___ Given information ___
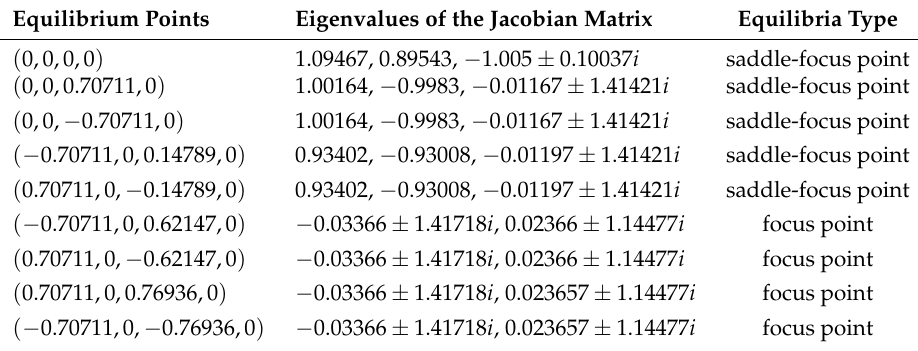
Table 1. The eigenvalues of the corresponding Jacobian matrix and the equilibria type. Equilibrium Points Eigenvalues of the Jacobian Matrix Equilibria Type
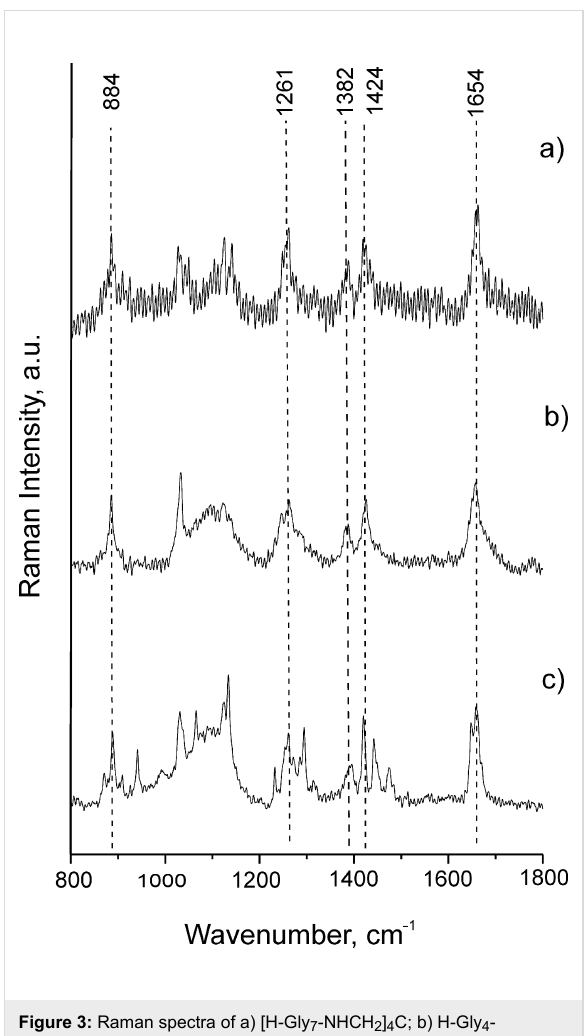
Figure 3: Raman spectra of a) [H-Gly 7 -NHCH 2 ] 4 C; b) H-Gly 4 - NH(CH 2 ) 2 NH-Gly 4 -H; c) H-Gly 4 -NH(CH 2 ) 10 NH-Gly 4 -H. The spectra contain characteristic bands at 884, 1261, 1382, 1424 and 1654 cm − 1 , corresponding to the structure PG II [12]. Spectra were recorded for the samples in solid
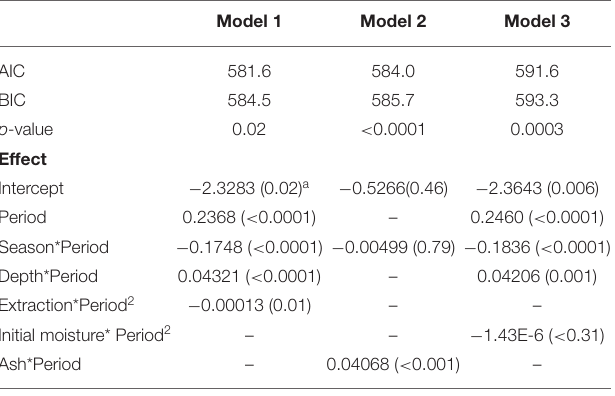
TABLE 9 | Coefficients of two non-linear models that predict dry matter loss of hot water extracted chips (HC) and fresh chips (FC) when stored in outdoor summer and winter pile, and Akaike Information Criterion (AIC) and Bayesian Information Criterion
___
- _Requirement_
Retype the data in full. Images do not go in the copy.

- _Answer area_
Table 1. The eigenvalues of the corresponding Jacobian matrix and the equilibria type. Equilibrium Points Eigenvalues of the Jacobian Matrix Equilibria Type
Figure 3: Raman spectra of a) [H-Gly 7 -NHCH 2 ] 4 C; b) H-Gly 4 - NH(CH 2 ) 2 NH-Gly 4 -H; c) H-Gly 4 -NH(CH 2 ) 10 NH-Gly 4 -H. The spectra contain characteristic bands at 884, 1261, 1382, 1424 and 1654 cm − 1 , corresponding to the structure PG II [12]. Spectra were recorded for the samples in solid
TABLE 9 | Coefficients of two non-linear models that predict dry matter loss of hot water extracted chips (HC) and fresh chips (FC) when stored in outdoor summer and winter pile, and Akaike Information Criterion (AIC) and Bayesian Information Criterion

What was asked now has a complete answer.